With funding from the Engineering and Physical Sciences Research Council, Bond and his collaborators have set out to compensate for the flaw with hollow glass fibers inspired by biological systems. “Most natural materials have an ability to heal and look after themselves when they’re damaged,” he said. With a similarly arranged network of vessels at vulnerable spots like the underbelly, doors, hatchways, wheel wells and wing bottoms, he reasoned, so might an aircraft.

Like clotting blood
At its base, the hierarchical system his team designed boasts a two-part epoxy system. The epoxy and a hardener fill adjacent hollow glass fibers that, when broken due to a debris strike or other damage, release their contents and mix to form a plug, somewhat akin to clotting blood. Matched pairs of those filled glass fibers are arranged within the plane’s structural skin, a larger network of carbon fibers embedded in stacked layers of plastic.

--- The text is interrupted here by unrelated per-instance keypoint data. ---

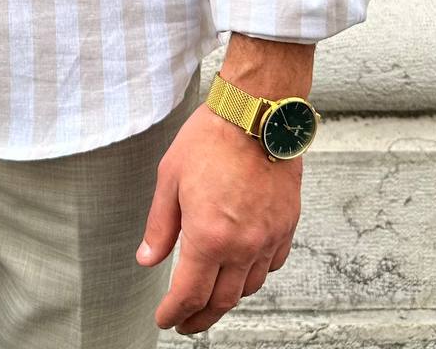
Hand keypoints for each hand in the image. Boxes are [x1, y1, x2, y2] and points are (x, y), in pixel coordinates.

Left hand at [136, 101, 301, 333]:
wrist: (256, 113)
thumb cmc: (212, 137)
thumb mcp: (170, 178)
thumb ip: (160, 225)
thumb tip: (148, 258)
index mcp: (209, 236)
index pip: (189, 294)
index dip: (174, 313)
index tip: (165, 318)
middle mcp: (242, 245)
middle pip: (221, 300)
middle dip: (200, 317)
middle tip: (186, 321)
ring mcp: (268, 237)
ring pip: (248, 287)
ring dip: (228, 298)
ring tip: (212, 296)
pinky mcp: (286, 225)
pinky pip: (272, 265)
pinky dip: (255, 274)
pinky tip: (243, 268)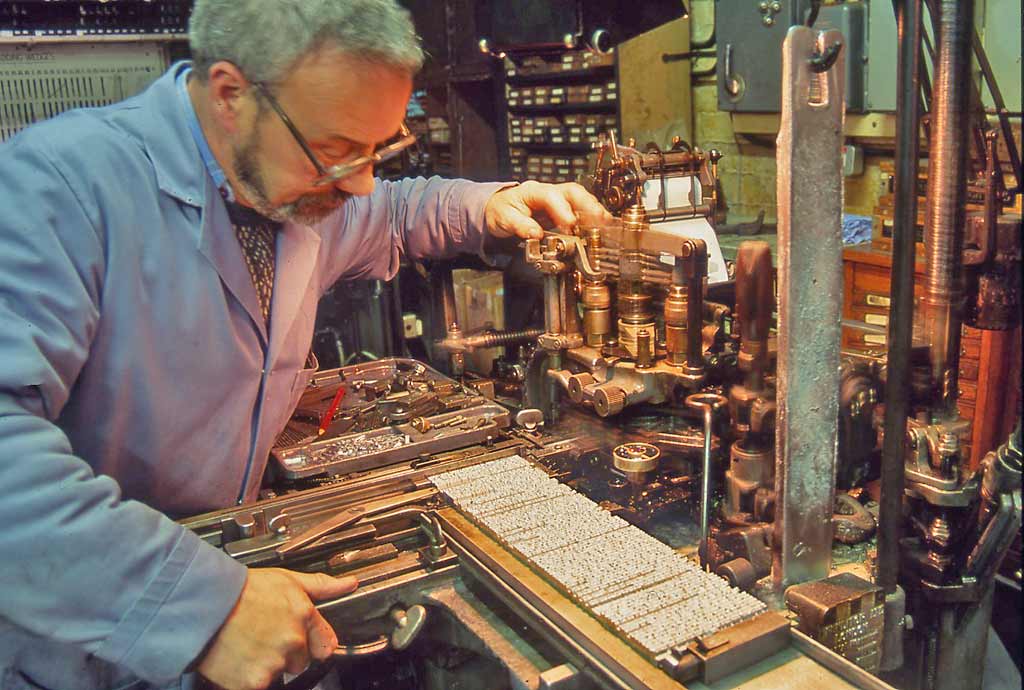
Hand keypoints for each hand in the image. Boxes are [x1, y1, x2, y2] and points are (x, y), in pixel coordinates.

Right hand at [197, 568, 357, 689]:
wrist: (204, 604)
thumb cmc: (241, 590)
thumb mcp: (286, 579)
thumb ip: (321, 586)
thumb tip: (349, 584)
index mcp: (304, 616)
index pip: (326, 643)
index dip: (312, 641)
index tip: (299, 638)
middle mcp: (293, 641)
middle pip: (301, 660)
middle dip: (287, 652)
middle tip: (264, 635)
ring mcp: (274, 663)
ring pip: (279, 673)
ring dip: (266, 664)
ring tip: (248, 642)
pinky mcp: (254, 682)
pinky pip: (258, 685)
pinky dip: (248, 677)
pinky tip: (238, 657)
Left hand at [484, 181, 611, 239]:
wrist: (499, 209)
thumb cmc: (502, 211)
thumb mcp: (503, 219)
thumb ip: (519, 226)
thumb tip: (534, 233)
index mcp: (533, 192)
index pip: (551, 196)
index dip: (562, 209)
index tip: (570, 224)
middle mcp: (550, 192)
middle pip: (573, 192)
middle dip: (588, 205)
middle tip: (600, 220)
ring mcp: (559, 200)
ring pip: (581, 199)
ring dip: (595, 211)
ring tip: (607, 225)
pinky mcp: (565, 210)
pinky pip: (582, 210)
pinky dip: (594, 218)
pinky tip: (602, 228)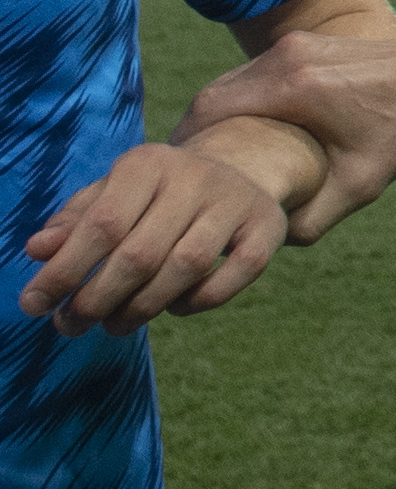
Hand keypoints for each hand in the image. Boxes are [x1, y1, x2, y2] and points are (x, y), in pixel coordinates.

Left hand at [21, 128, 319, 334]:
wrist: (237, 171)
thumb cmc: (156, 195)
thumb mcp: (112, 195)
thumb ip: (73, 222)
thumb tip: (36, 250)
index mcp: (149, 163)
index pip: (102, 224)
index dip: (64, 270)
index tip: (34, 305)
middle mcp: (195, 176)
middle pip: (140, 253)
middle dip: (98, 299)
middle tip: (73, 325)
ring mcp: (236, 201)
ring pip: (186, 267)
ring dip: (142, 308)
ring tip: (114, 326)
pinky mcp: (268, 226)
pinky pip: (233, 276)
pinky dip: (198, 301)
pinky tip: (174, 308)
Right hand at [181, 28, 395, 233]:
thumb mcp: (358, 187)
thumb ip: (307, 219)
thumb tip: (260, 243)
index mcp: (294, 87)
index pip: (208, 113)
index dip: (185, 146)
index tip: (177, 181)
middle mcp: (286, 56)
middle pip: (211, 96)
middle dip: (194, 136)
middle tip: (186, 177)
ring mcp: (295, 44)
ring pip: (231, 82)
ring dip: (216, 118)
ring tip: (210, 160)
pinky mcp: (305, 43)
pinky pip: (255, 73)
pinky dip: (242, 102)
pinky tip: (243, 135)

Adding a fluorescent dye to the epoxy could mark patched-up damage in need of more permanent repairs, though it would work only on fairly translucent surfaces. “The analogy is very much a bruise,” Bond said. “You hurt yourself and you know you’ve been hurt.”

For black carbon fiber composites not amenable to a color change, magnetic nanoparticles could be added to the epoxy and a handheld magnet-based scanner used to detect changes in their relative distribution due to a newly formed epoxy plug.

Highlighting both the difficulty and desire to effectively detect aircraft damage, other scientists have turned to an infrared camera that points out defects below the surface, ultrasonic waves that monitor the growth of defects that could become cracks, and optical fiber sensors that measure strains and temperatures within the composite structure in real time.